Ob dies sodann wirklich das letzte Wort ist, ist indes fraglich. Gründe hierfür sind ungenaue Formulierungen, eine falsche Wahl der Begriffe und Unkenntnis erbrechtlicher Regelungen. Testamente werden so doppeldeutig und angreifbar.

Um spätere Streitereien im Falle der Testamentsauslegung zwischen den Verwandten und Erbberechtigten zu vermeiden, gilt es die genauen Wünsche auf den Einzelfall und der Situation bezogen zu ermitteln und diese in eine konfliktvermeidende, klare und juristisch korrekte Formulierung als letztwillige Verfügung auszugestalten. Dies zum Beispiel durch eine sinnvolle Zuteilung des Vermögens durch Erbeinsetzung bzw. Vermächtnis.

2. Vermögensübertragung zu Lebezeiten

Oftmals möchte man bereits zu Lebzeiten -nicht nur aus steuerrechtlichen Gesichtspunkten- sein erarbeitetes "Vermögen" einem Kind bzw. den Kindern übertragen, um späteren Streit zu vermeiden.

Wir beraten Sie wie die vorweggenommene Erbfolge zu realisieren ist, aber auch wie Sie als Übergeber des Vermögens wirtschaftlich noch abgesichert sind.

Zwecks Streitvermeidung ist gleichzeitig zu überprüfen, inwiefern mit den nichtbegünstigenden Kindern ggf. unter Ermittlung eines Ausgleichsbetrages gleichzeitig Erb- und Pflichtteilsverzichtsverträge mit abzuschließen sind.

  • Nach dem Erbfall

1. Auslegung von handschriftlichen und notariellen Testamenten/Anfechtung von Testamenten

Viele Testamente regeln oftmals die rechtliche Situation nicht eindeutig für alle Betroffenen.

Ist man z. B. Haupterbe oder nur Vermächtnisnehmer, wollte der Erblasser bei einer konkreten Verteilung seines Vermögens in Form einer Teilungsanordnung alle gleich bedenken oder doch einen einzelnen Erben z. B. mittels Vorausvermächtnis besser stellen?

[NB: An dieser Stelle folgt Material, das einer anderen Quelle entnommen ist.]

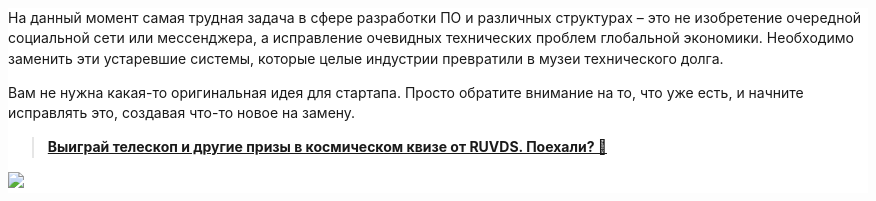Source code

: 
На данный момент самая трудная задача в сфере разработки ПО и различных структурах – это не изобретение очередной социальной сети или мессенджера, а исправление очевидных технических проблем глобальной экономики. Необходимо заменить эти устаревшие системы, которые целые индустрии превратили в музеи технического долга.   

  

Вам не нужна какая-то оригинальная идея для стартапа. Просто обратите внимание на то, что уже есть, и начните исправлять это, создавая что-то новое на замену.  

  


> **[Выиграй телескоп и другие призы в космическом квизе от RUVDS. Поехали? 🚀](https://habr.com/ru/specials/744204/)**

[![](https://habrastorage.org/r/w1560/webt/_p/_h/lv/_p_hlvd2tv0cv9tny8tdytzfhje.png)](http://ruvds.com/ru-rub?utm_source=habr&utm_medium=article&utm_campaign=Bright_Translate&utm_content=texnicheskij_dolg_zaxvatil_globalnuyu_ekonomiku)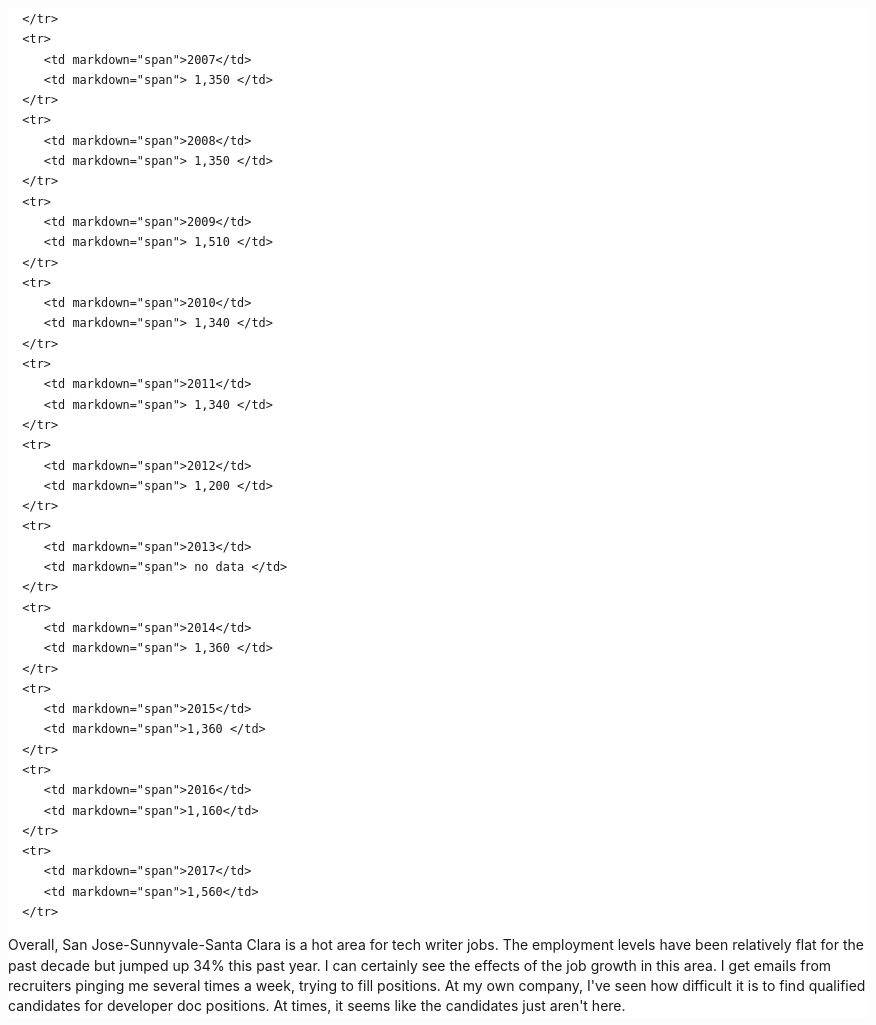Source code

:       </tr>
      <tr>
         <td markdown="span">2007</td>
         <td markdown="span"> 1,350 </td>
      </tr>
      <tr>
         <td markdown="span">2008</td>
         <td markdown="span"> 1,350 </td>
      </tr>
      <tr>
         <td markdown="span">2009</td>
         <td markdown="span"> 1,510 </td>
      </tr>
      <tr>
         <td markdown="span">2010</td>
         <td markdown="span"> 1,340 </td>
      </tr>
      <tr>
         <td markdown="span">2011</td>
         <td markdown="span"> 1,340 </td>
      </tr>
      <tr>
         <td markdown="span">2012</td>
         <td markdown="span"> 1,200 </td>
      </tr>
      <tr>
         <td markdown="span">2013</td>
         <td markdown="span"> no data </td>
      </tr>
      <tr>
         <td markdown="span">2014</td>
         <td markdown="span"> 1,360 </td>
      </tr>
      <tr>
         <td markdown="span">2015</td>
         <td markdown="span">1,360 </td>
      </tr>
      <tr>
         <td markdown="span">2016</td>
         <td markdown="span">1,160</td>
      </tr>
      <tr>
         <td markdown="span">2017</td>
         <td markdown="span">1,560</td>
      </tr>
   </tbody>
</table>

Overall, San Jose-Sunnyvale-Santa Clara is a hot area for tech writer jobs. The employment levels have been relatively flat for the past decade but jumped up 34% this past year. I can certainly see the effects of the job growth in this area. I get emails from recruiters pinging me several times a week, trying to fill positions. At my own company, I've seen how difficult it is to find qualified candidates for developer doc positions. At times, it seems like the candidates just aren't here.
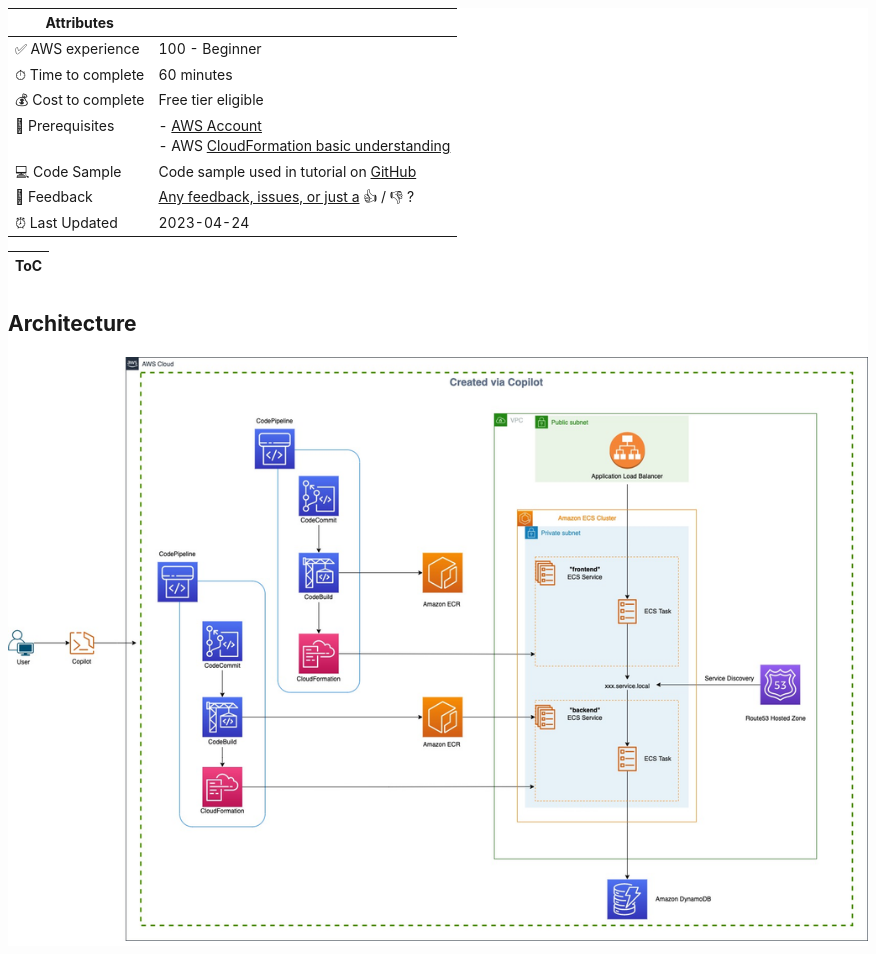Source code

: | Attributes             |                                                                 |
|------------------------|-----------------------------------------------------------------|
| ✅ AWS experience      | 100 - Beginner                                              |
| ⏱ Time to complete     | 60 minutes                                                      |
| 💰 Cost to complete    | Free tier eligible                                               |
| 🧩 Prerequisites       | - [AWS Account](https://portal.aws.amazon.com/billing/signup#/start/email?sc_channel=el&sc_campaign=devopswave&sc_content=cicdcfnaws&sc_geo=mult&sc_country=mult&sc_outcome=acq)<br>- AWS [CloudFormation basic understanding](https://docs.aws.amazon.com/AWSCloudFormation/latest/UserGuide/cfn-whatis-howdoesitwork.html?sc_channel=el&sc_campaign=devopswave&sc_content=cicdcfnaws&sc_geo=mult&sc_country=mult&sc_outcome=acq)|
| 💻 Code Sample         | Code sample used in tutorial on [GitHub](https://github.com/build-on-aws/copilot-multi-repo-connected-services.git)                            |
| 📢 Feedback            | <a href="https://pulse.buildon.aws/survey/DEM0H5VW" target="_blank">Any feedback, issues, or just a</a> 👍 / 👎 ?    |
| ⏰ Last Updated        | 2023-04-24                                                     |

| ToC |
|-----|

## Architecture

![Architecture](images/ECS-Copilot.jpg)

Wir helfen Ihnen dabei den Testamentswillen des Erblassers auszulegen bzw. beraten Sie, ob eine Testamentsanfechtung erfolgsversprechend ist.

2. Erbschaftsannahme oder Ausschlagung

Sofern man keine offensichtliche Kenntnis über den Nachlass hat, da man z. B. keinen Kontakt zum Erblasser mehr hatte, stellt sich die Frage der Erbschaftsannahme oder Ausschlagung.

Wir beraten Sie über einzuhaltende Fristen und Verhaltensweisen während Ihrer Überlegungszeit zwischen Kenntnis vom Erbfall und einer etwaigen Erbschaftsausschlagung bzw. Annahme.

3. Erbscheinsantrag

Sofern Sie sich entschlossen haben die Erbschaft anzunehmen gibt die Bank i. d. R. -es sei denn es ist ein notarielles Testament vorhanden- nur Auskunft über den Bestand des Nachlasses unter Vorlage eines Erbscheins.

Auch für die Grundbuchumschreibung eines Nachlassgrundstückes wird die Vorlage des Erbscheins verlangt.

Wir beraten hinsichtlich der weiteren Vorgehensweise und beantragen gern den Erbschein für Sie und begleiten Sie rechtlich im Erbscheinverfahren, sofern es hier mit anderen Miterben, z. B. bei der Testamentsauslegung und Erbquotenbestimmung Probleme gibt.

4. Aufhebung Erbengemeinschaft

Sie bilden mit einem Elternteil und/oder Ihren Geschwistern eine Erbengemeinschaft, die es nunmehr auseinanderzusetzen gilt. Kann man mit dem einen oder anderen Miterben
-insbesondere was vererbten Grundbesitz angeht- nicht mehr kommunizieren, helfen wir Ihnen dabei hier ins Gespräch zu kommen und mittels Auseinandersetzungsplan das Erbe entsprechend der maßgeblichen Erbquote vollumfänglich aufzuteilen.

Sollte dies außergerichtlich nicht möglich sein, erheben wir Teilungsklage zum Zwecke der Auseinandersetzung der Erbengemeinschaft für Sie bzw. wehren eine unbegründete ab.

Sofern man sich hinsichtlich Grund und Boden über eine Auseinandersetzung nicht einig ist und werden kann, betreiben wir für Sie das Teilungsversteigerungsverfahren zum Zwecke der Auseinandersetzung.

5. Pflichtteilsrecht

Sie wurden testamentarisch enterbt und wollen nunmehr Ihren Pflichtteil geltend machen.

Dazu gilt es vom Erben ein sorgfältig erstelltes Nachlassverzeichnis -und sofern Grundvermögen vorhanden ist- eine sachkundige Wertermittlung abzufordern und sodann anhand der Pflichtteilsquote Ihren Pflichtteilsanspruch zu errechnen und durchzusetzen.

Sind Sie selbst Erbe und gilt es überzogene Pflichtteilsansprüche abzuwehren, sind wir auch dafür für Sie da.

6. Durchsetzung/Abwehr von Vermächtnisansprüchen

Hat der Erblasser Ihnen ein Vermächtnis per schriftlicher Verfügung zukommen lassen, sind wir für Sie da, um diesen schuldrechtlichen Anspruch durchzusetzen.

Ebenso helfen wir Ihnen -als Erben- nicht berechtigte Vermächtnisansprüche von dritter Seite abzuwehren.